UT officials invited players like Dianne Brady Fetzer, who played on Summitt’s first team in the 1974-75 season, to tell stories about their fabled coach and their first wins on her road to 1,000. Fetzer remembered a van ride home from a road game on which she debated defense with her young head coach.
“Me telling Pat what defense to play is like telling Moses how to part the Red Sea,” she said.
Current Tennessee head coach Kellie Jolly Harper, who had just taken the helm at North Carolina State, also showed up to celebrate her former coach. Summitt credited her former players with making 1,000 wins possible.
“To all the players that wore the Lady Vol uniform, this night should be a special night for you,” Summitt said following the milestone victory. “It wouldn’t happen without all of them.”
Summitt earned 1,098 total wins as head coach in her 38-year career with the Lady Vols, only losing 208 contests. She announced her early-onset dementia diagnosis in 2011 and ended her coaching career after the 2011-2012 season. Summitt died June 28, 2016 at age 64. Her NCAA win record sits second only to Duke men’s head coach Mike Krzyzewski, who has 1,132 wins. Krzyzewski passed Summitt’s record March 17, 2018.
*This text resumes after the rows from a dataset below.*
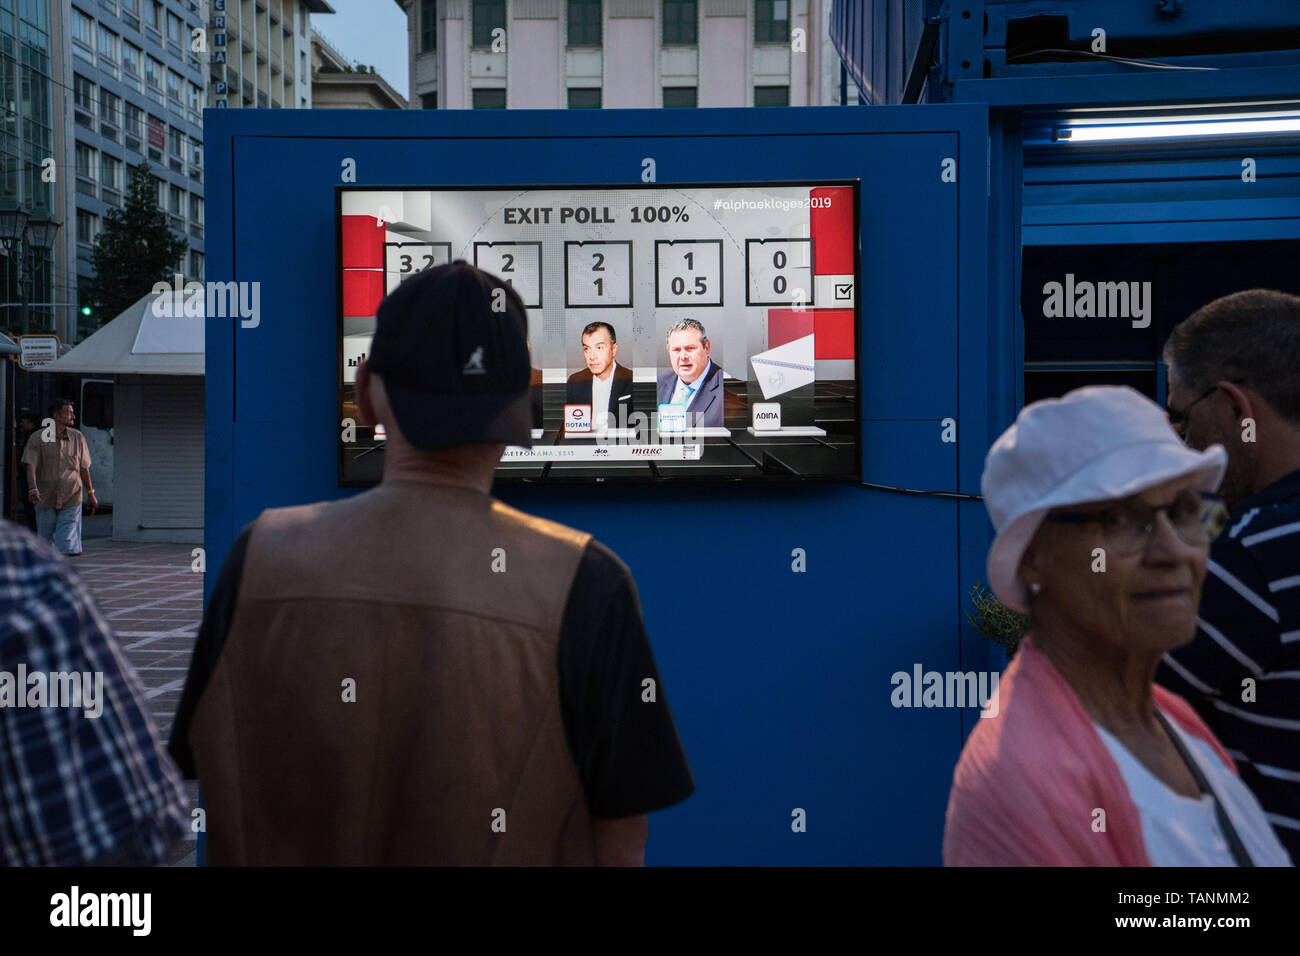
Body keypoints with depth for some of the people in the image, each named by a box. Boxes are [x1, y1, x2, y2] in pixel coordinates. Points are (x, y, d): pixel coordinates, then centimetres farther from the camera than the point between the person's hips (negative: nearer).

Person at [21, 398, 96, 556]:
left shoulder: (78, 438, 2)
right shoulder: (37, 438, -5)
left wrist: (90, 494, 14)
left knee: (66, 543, -9)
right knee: (45, 539, 11)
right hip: (45, 500, 0)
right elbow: (30, 466, -16)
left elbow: (84, 468, 11)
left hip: (71, 500, 0)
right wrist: (33, 488, -33)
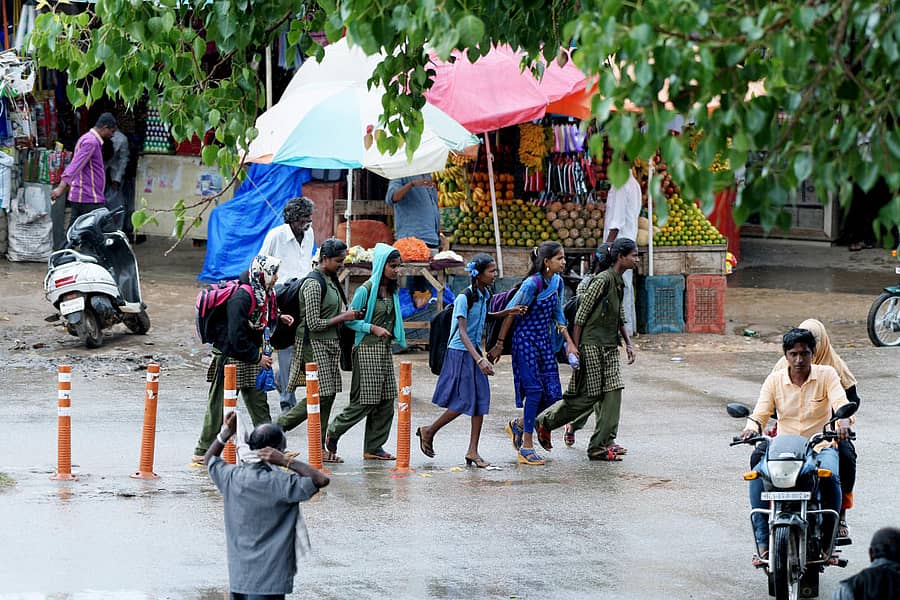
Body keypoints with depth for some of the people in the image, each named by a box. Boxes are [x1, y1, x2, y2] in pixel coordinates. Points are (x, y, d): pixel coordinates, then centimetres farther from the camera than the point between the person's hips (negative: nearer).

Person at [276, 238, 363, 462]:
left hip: (330, 344, 9)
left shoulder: (330, 280, 14)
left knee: (328, 395, 6)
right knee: (320, 395, -12)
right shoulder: (313, 284, -16)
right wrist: (343, 317, -13)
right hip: (314, 345, -9)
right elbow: (314, 324, -19)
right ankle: (277, 426, 0)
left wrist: (349, 315, 6)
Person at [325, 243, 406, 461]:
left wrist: (394, 334, 9)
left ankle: (374, 447, 11)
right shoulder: (365, 290, -12)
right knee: (364, 401, -7)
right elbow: (350, 320, -10)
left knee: (385, 402, 4)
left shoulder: (392, 292, 10)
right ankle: (332, 433, 13)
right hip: (367, 350, -8)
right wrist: (373, 328, -18)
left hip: (384, 350, 8)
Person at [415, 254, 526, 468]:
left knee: (481, 400, 1)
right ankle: (428, 431, 13)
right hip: (460, 352, -8)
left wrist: (507, 312, 12)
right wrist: (479, 360, -33)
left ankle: (473, 451, 4)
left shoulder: (484, 295, 6)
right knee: (464, 402, -7)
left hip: (475, 351, 8)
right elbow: (463, 333, -24)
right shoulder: (464, 298, -19)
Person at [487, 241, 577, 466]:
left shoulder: (557, 282, 6)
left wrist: (569, 342, 7)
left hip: (544, 340, 8)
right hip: (525, 339, -8)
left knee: (552, 392, 1)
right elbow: (511, 313, -13)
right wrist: (499, 344, -10)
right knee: (534, 390, -11)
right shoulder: (532, 284, -18)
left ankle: (519, 424, 25)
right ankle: (526, 446, -5)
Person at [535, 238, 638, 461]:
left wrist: (628, 343, 14)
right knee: (586, 396, -4)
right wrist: (574, 348, -16)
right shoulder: (602, 281, -15)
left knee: (611, 394, 2)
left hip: (609, 348, 9)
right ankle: (544, 422, 13)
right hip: (592, 346, -9)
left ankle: (603, 443, 3)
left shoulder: (619, 283, 13)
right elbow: (581, 315, -15)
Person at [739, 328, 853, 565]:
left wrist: (843, 420, -37)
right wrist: (752, 427, -25)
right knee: (758, 475, -29)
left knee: (830, 475, -35)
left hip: (820, 447, -1)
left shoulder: (826, 374, 2)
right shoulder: (775, 380, 6)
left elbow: (840, 402, -14)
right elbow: (760, 414, 0)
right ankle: (763, 544, -25)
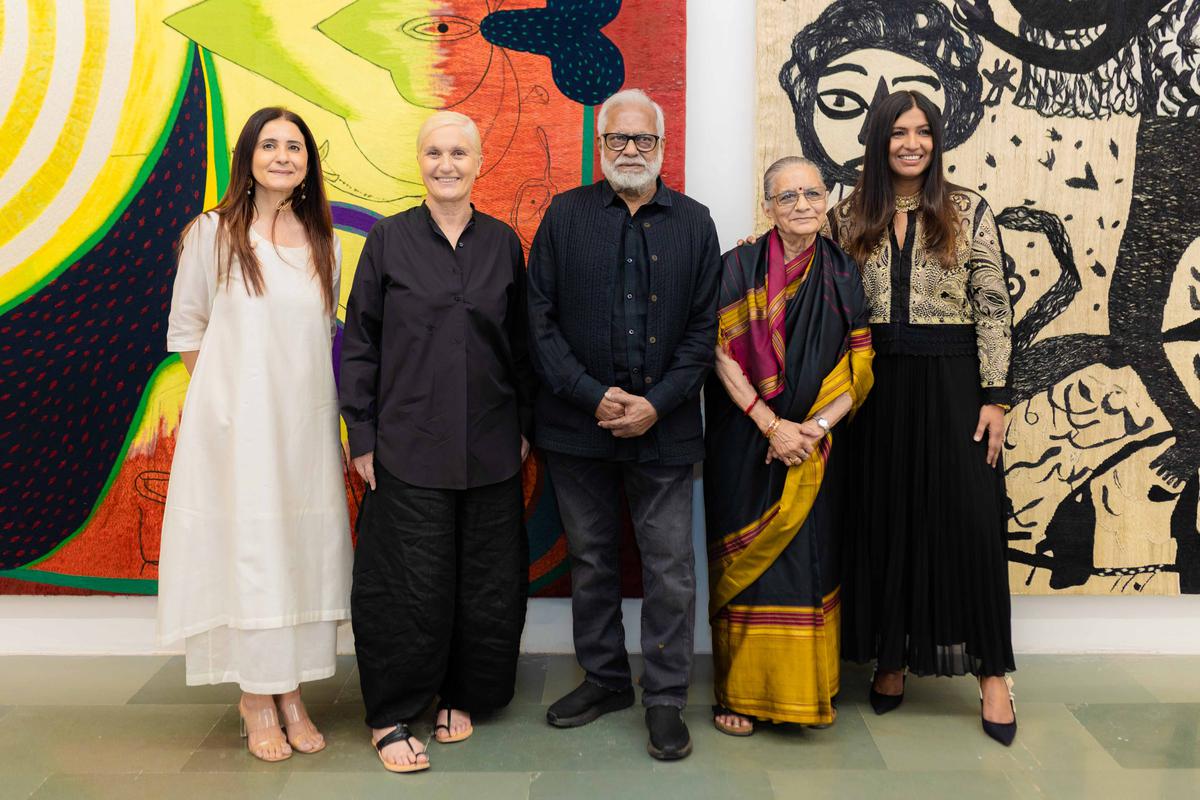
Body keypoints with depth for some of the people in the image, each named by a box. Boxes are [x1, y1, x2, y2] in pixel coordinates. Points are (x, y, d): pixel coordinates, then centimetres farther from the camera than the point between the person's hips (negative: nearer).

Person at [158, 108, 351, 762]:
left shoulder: (323, 243, 11)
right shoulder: (214, 232, 1)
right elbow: (185, 328, 5)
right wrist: (226, 393, 1)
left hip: (306, 424, 3)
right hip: (236, 423, -3)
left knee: (305, 549, 4)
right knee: (245, 548, 0)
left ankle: (292, 692, 17)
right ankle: (256, 700, 12)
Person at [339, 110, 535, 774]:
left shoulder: (502, 242, 6)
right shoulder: (388, 240, 0)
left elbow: (520, 343, 11)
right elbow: (358, 344, 1)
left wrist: (525, 426, 8)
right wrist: (361, 437, -3)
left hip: (491, 447, 3)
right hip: (409, 446, -2)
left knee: (488, 580, 9)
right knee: (412, 583, 2)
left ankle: (460, 696, 30)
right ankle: (391, 716, 19)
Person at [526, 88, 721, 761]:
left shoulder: (694, 222, 6)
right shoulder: (565, 216, 4)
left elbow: (704, 328, 2)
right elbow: (541, 320, -1)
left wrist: (655, 405, -9)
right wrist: (594, 397, -10)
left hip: (664, 426, -1)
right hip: (579, 424, 1)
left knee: (671, 566, 2)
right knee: (591, 560, 13)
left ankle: (667, 699, 17)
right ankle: (606, 680, 30)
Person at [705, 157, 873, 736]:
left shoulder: (843, 274, 5)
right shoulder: (740, 266, -2)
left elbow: (859, 367, 3)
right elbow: (720, 354, -8)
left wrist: (818, 426, -12)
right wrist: (771, 425, -15)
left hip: (816, 446, 2)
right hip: (746, 442, -2)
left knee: (810, 558, 5)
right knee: (748, 560, 3)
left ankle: (806, 687, 20)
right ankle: (742, 690, 15)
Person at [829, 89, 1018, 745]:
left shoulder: (968, 212, 1)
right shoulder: (849, 218, 6)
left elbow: (993, 308, -2)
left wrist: (994, 396, -7)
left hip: (951, 380, -1)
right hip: (879, 383, 2)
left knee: (969, 518, 0)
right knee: (884, 517, 7)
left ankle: (992, 673, 12)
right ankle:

“She would have won hundreds of more games. Pat could have coached men,” he told reporters at an NCAA Tournament press conference. “She was as good a coach as there was in the country. She really was a pioneer and set up the glory that the women’s game has right now.”
May 3, 2017
Epistolary stories often include drama. That of former athletic director John Currie proved no different.
Two years ago this week, Currie drafted a letter to Vol Nation early in his tenure as AD to update fans on plans for the conference’s future following his first meeting with other SEC athletic directors.
“I am writing this update during a (hopefully!) short flight delay as I connect in Charlotte on my way back from Jacksonville and my first SEC AD’s meeting,” Currie wrote. “Over the last two days, Commissioner Sankey led us in robust discussions about lots of ‘routine’ topics including, but certainly not limited to athletic and academic performance of our teams, fan experience, officiating and future football schedules.”
Currie relished his new role, saying he felt great walking into a room filled with SEC staff and fellow ADs with whom he had “longtime relationships.”
“I’m looking forward to hearing that S-E-C chant at our football opener in Atlanta vs. Georgia Tech September 4th!” he wrote, noting the collective focus on collaboration and collegiality as a league.
Currie detailed several events from that week in his letter including an update on Mercedes-Benz Stadium in Atlanta, Georgia, which remained under construction at the time. The now home of the Atlanta Falcons and Atlanta United FC, which played host to Super Bowl 53 in February 2019, staged the Chick-fil-A Kickoff Classic in 2017. Tennessee beat Georgia Tech in overtime, 42-41, Sept. 4, 2017 in what would be head coach Butch Jones’ last season opener at Tennessee – and Currie’s first and last.
Currie, hired in February 2017, spent only eight months on Rocky Top. Following a dismal football season, head coach dismissal, and a botched coaching search, former UT Chancellor Beverly Davenport fired Currie on Dec. 1, 2017 and named famed former Vol football player and head coach Phillip Fulmer as his successor.